*** Block opens ***

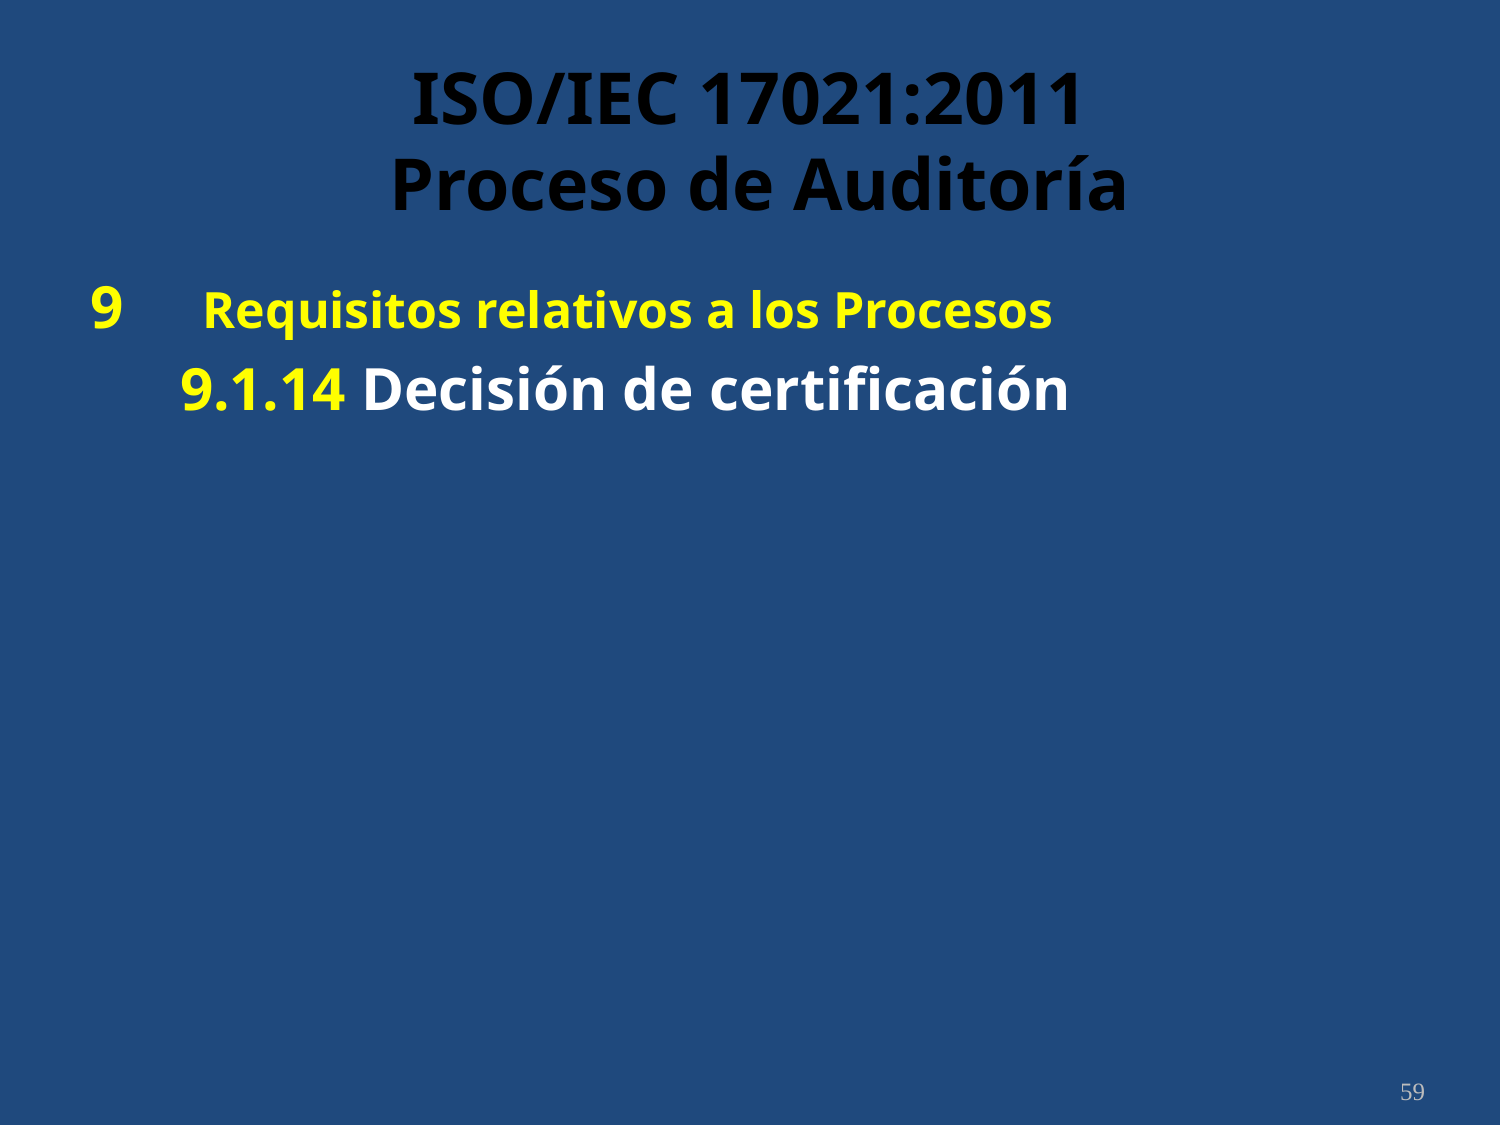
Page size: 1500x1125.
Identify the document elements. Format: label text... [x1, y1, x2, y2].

list 9 Requisitos relativos a los Procesos 9.1.14 Decisión de certificación [74, 262, 1426, 1036]
slide_number 59 [1299, 1052, 1425, 1113]
title ISO/IEC 17021:2011 Proceso de Auditoría [75, 45, 1425, 233]
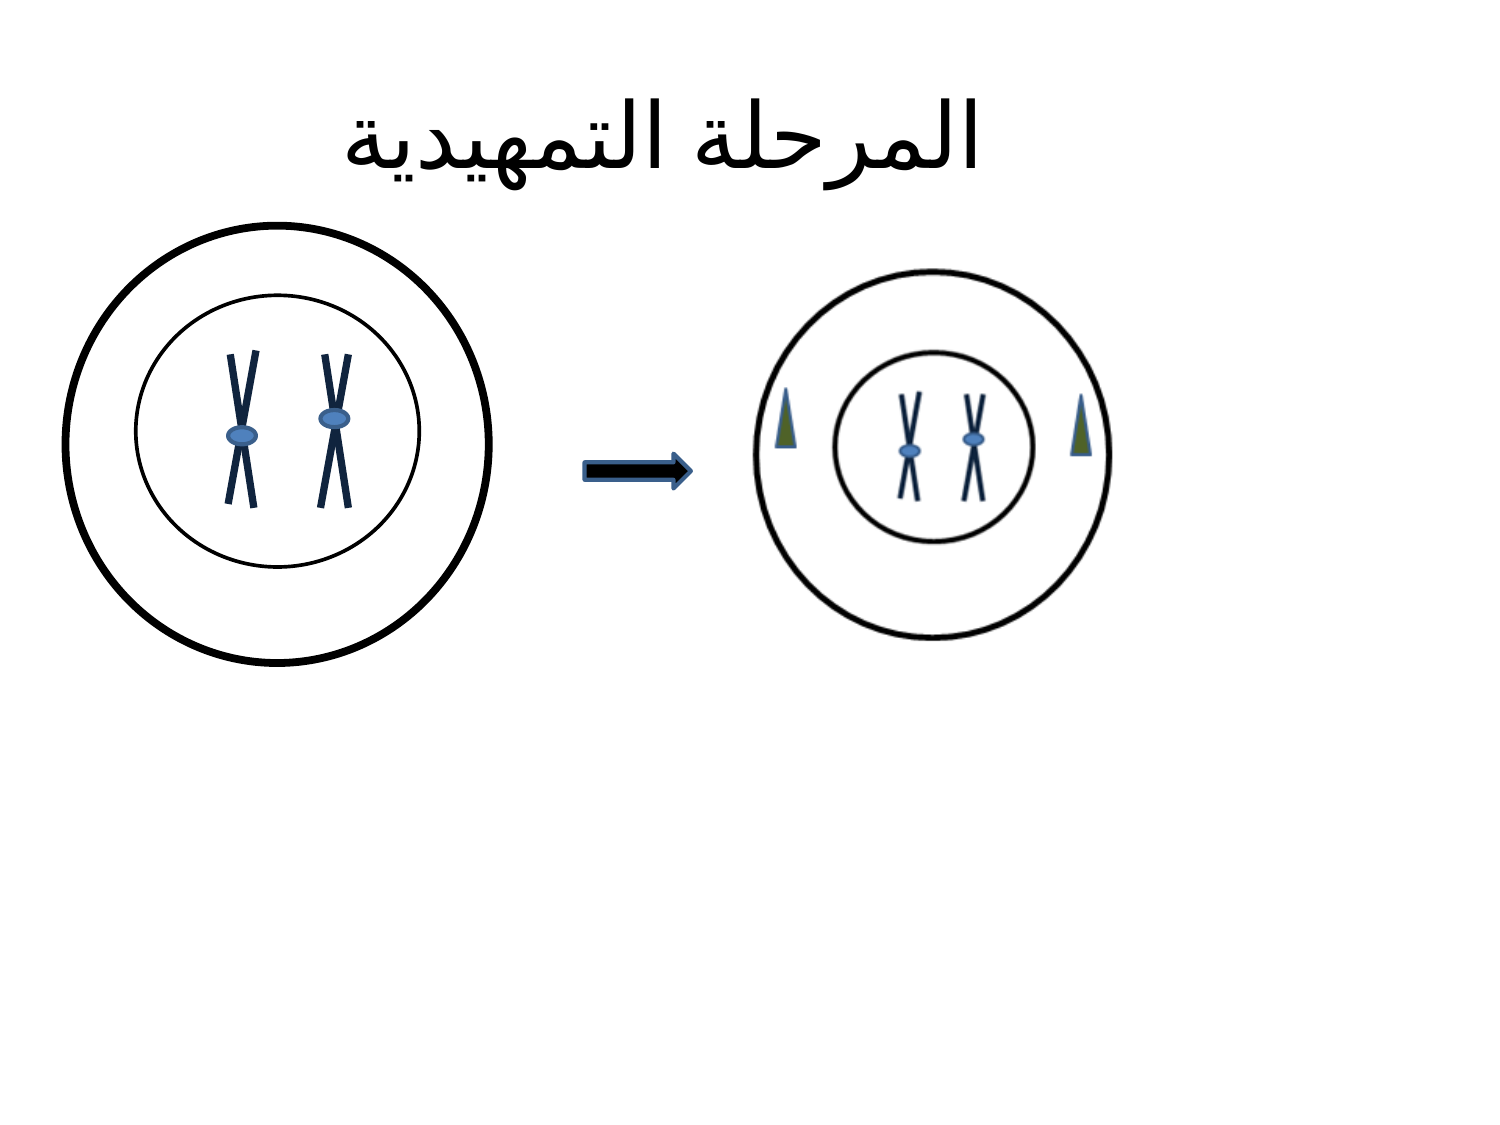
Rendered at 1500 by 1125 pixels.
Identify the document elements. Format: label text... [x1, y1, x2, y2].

title المرحلة التمهيدية [0, 38, 1350, 226]
picture [749, 264, 1140, 664]
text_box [320, 354, 349, 509]
text_box [582, 451, 693, 491]
text_box [63, 223, 491, 666]
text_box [227, 350, 257, 505]
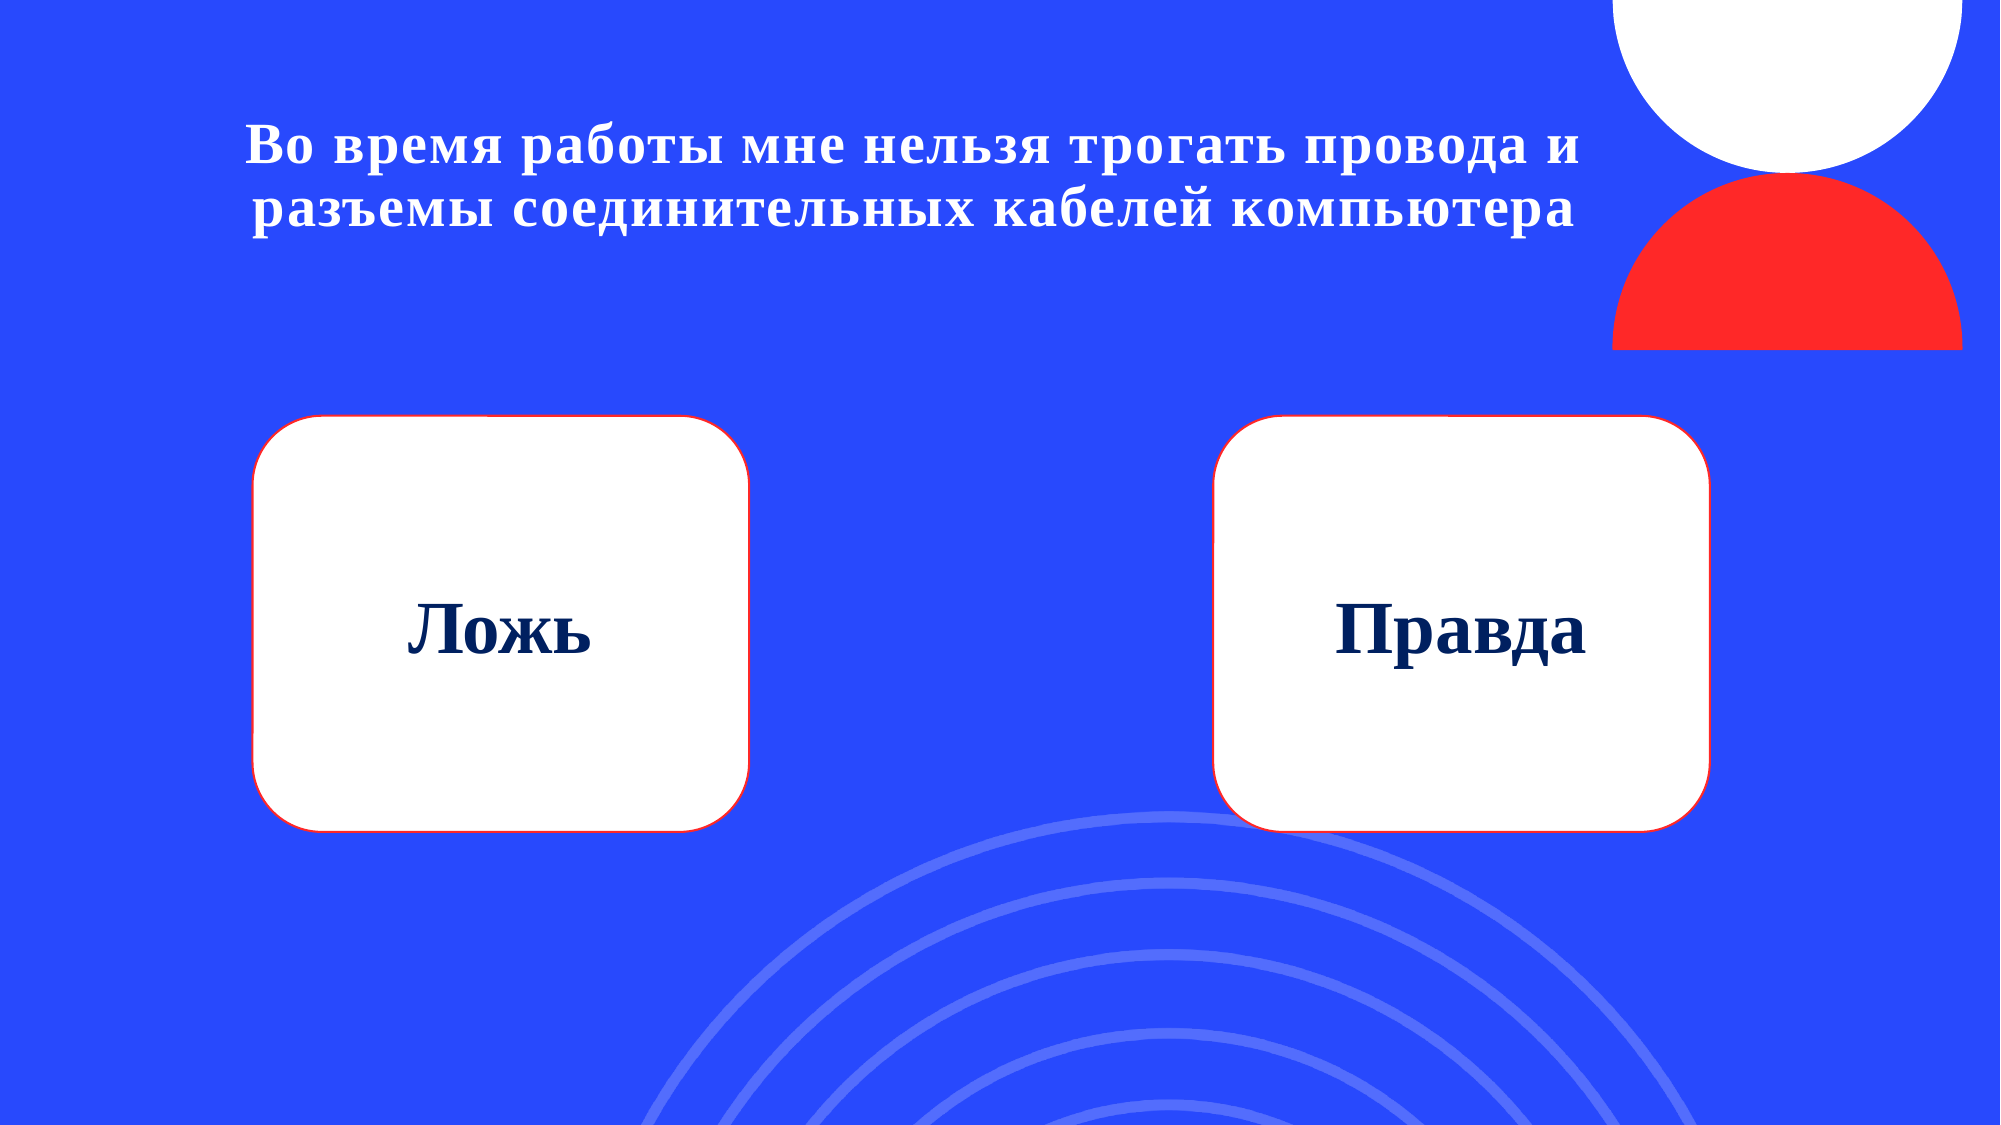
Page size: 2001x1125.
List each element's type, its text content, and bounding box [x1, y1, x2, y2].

text_box Правда [1212, 414, 1711, 833]
text_box Ложь [251, 414, 751, 833]
title Во время работы мне нельзя трогать провода и разъемы соединительных кабелей компьютера [205, 113, 1624, 347]
picture [567, 811, 1770, 1125]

*** Block closes ***

■ **Exercise**:
Repeat the entries faithfully. Any picture gets left out.

■ **Output for this exercise**:
Page size: 1500x1125.
Identify the document elements. Format: label text... [x1, y1, x2, y2].

list 9 Requisitos relativos a los Procesos 9.1.14 Decisión de certificación [74, 262, 1426, 1036]
slide_number 59 [1299, 1052, 1425, 1113]
title ISO/IEC 17021:2011 Proceso de Auditoría [75, 45, 1425, 233]
Rendered at 1500 by 1125 pixels.
Identify the document elements. Format: label text... [x1, y1, x2, y2].

title المرحلة التمهيدية [0, 38, 1350, 226]
picture [749, 264, 1140, 664]
text_box [320, 354, 349, 509]
text_box [582, 451, 693, 491]
text_box [63, 223, 491, 666]
text_box [227, 350, 257, 505]
Page size: 2001x1125.
List each element's type, its text content, and bounding box [x1, y1, x2, y2].

text_box Правда [1212, 414, 1711, 833]
text_box Ложь [251, 414, 751, 833]
title Во время работы мне нельзя трогать провода и разъемы соединительных кабелей компьютера [205, 113, 1624, 347]
picture [567, 811, 1770, 1125]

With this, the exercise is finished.